**Instructions for the task**
In the excerpt on Ethiopian bill payment platforms below, how much has Derash collected annually through its e-tax system?

**Source excerpt**
--------
Re-established in 2014, INSA is an autonomous federal government agency equivalent to the U.S. National Security Agency. Among its responsibilities are protecting critical digital infrastructure and regulating cryptographic products. While Der ash plays a vital role in Ethiopia’s digital financial ecosystem, many stakeholders question INSA’s position in this sector.
Interestingly, Article 15 of INSA's re-establishment proclamation empowers the agency to develop and implement secure information management infrastructures and systems in areas where domestic capacity is lacking, and to charge fees for the services it provides.
The Derash Bill Aggregation Platform facilitates the collection of recurring and ad hoc payments for everyday services, including electricity, water, telecom services, traffic fines, taxes, and customs. Derash plays a significant role in water utility payments, with its integrated platform for water and sewerage services extending to over 20 cities, including Arba Minch, Harar, Bahir Dar, Finote Selam, Injibara, Dessie, and Kombolcha.
One of Derash's key achievements has been its electronic tax payment system, known as e-tax, which contributed significantly to its early success. The platform has collected as much as 90 billion birr annually through its e-tax system.
However, as Ethio Telecom expands its reach, signing agreements with various federal and regional tax authorities, including the Oromia Region Revenue Bureau and the Ministry of Revenue, to collect tax and customs payments through a telebirr-based system, Derash’s transaction volume has started to decline.
WeBirr, a bootstrapped startup, is another prominent player in the sector. Co-founded by three individuals, the firm was established in 2021.
The platform facilitates payments for water bills, education tuition fees, and more. It also collaborates with telebirr. So far, the startup has processed close to 250 million birr in transactions, with the majority stemming from education bills.
Meanwhile, Uni-Cash is a platform that enables customers to make utility and other payments online through mobile phones.
Developed by Atlas Computer Technology in 2020, Uni-Cash is integrated with over a dozen banks. In the capital, its primary focus is on school fees, while its operations in regional cities center on utility payments.
Finally, when examining the licensing regime of bill aggregators in Ethiopia, another gap becomes evident. Their establishment and operation are not regulated by any specific law; instead, bill aggregators function as IT firms and enter into agreements with banks and utility companies to facilitate the payments.
Without an aggregator, each individual integration between a payment instrument provider and a third party would be costly and time-consuming.
In addition, it would require investments in customer support and troubleshooting of technical challenges. Many mobile money providers in East Africa have chosen to use aggregators to avoid these upfront investments, long timeframes, and the onerous tasks of managing reconciliations, payment disputes, and customer support.
However, in Ethiopia, many banks handle system integrations with third-party services independently. For example, Berhan Bank, Zemen Bank, and Awash Bank have developed their own school fee billing system and are actively onboarding schools. DSTV, with its in-house team of developers, handles its own integrations with digital payment platforms.
--------
**Supplied information**
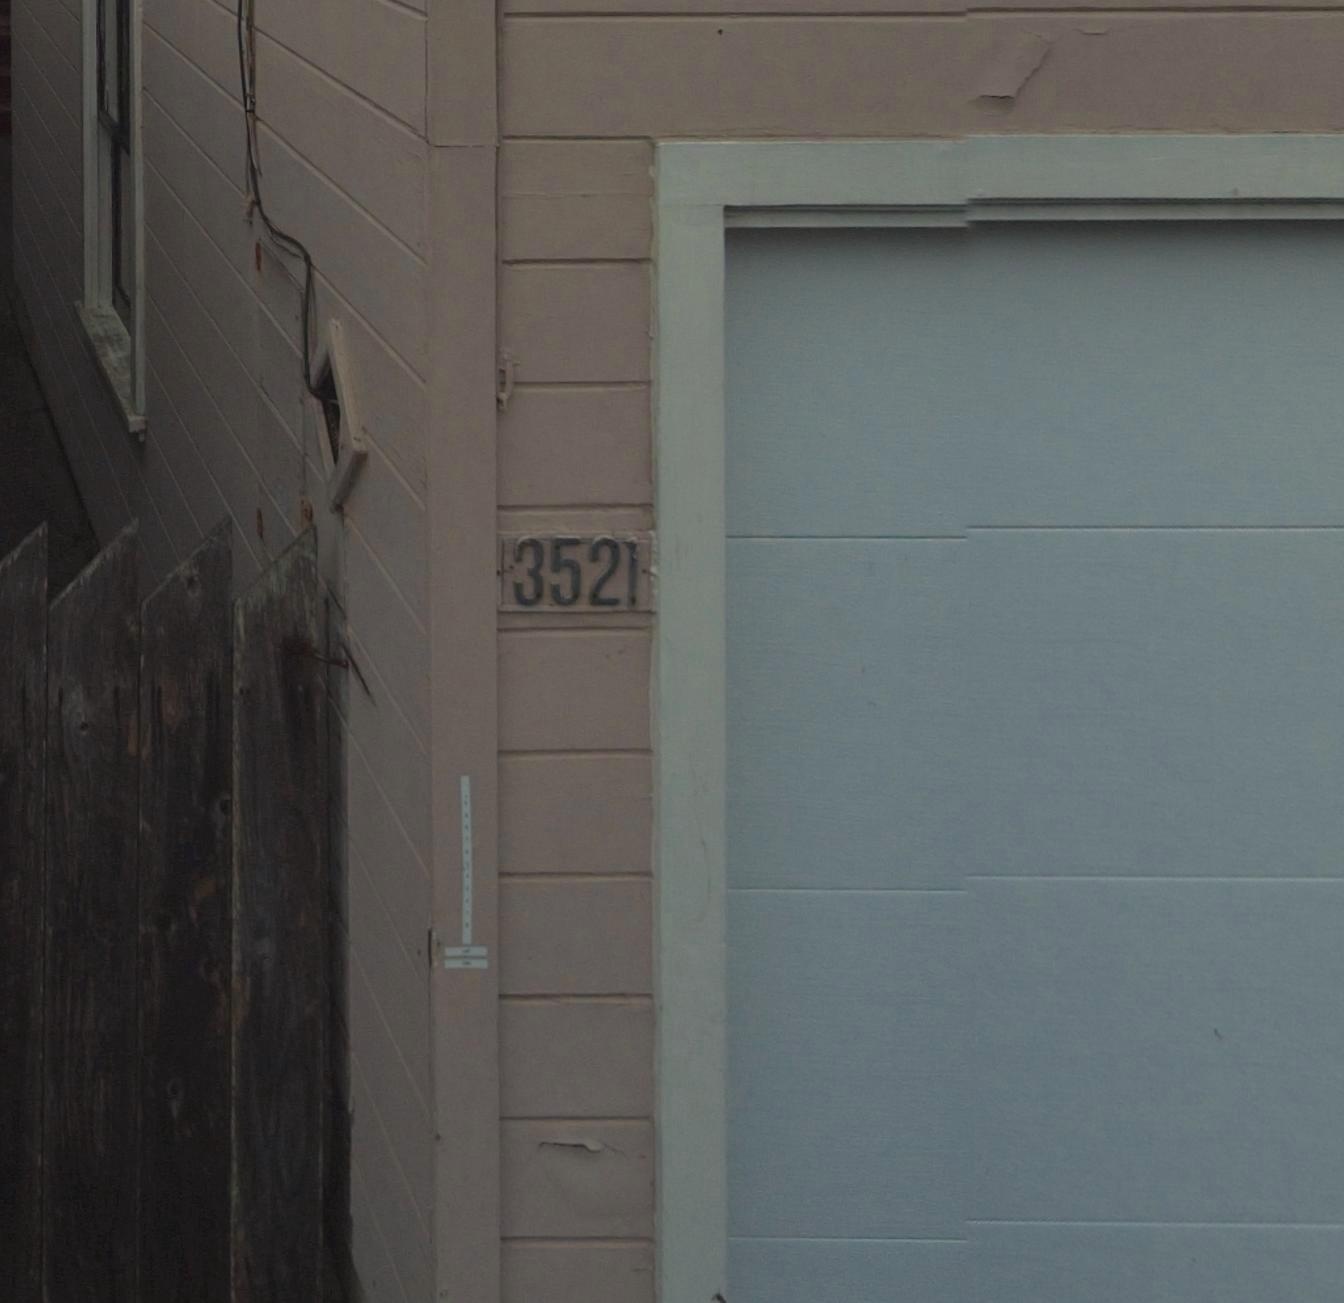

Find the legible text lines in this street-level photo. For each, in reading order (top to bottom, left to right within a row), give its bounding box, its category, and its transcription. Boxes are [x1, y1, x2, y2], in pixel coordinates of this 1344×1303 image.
--------
**Exercise solution**
As much as 90 billion birr a year.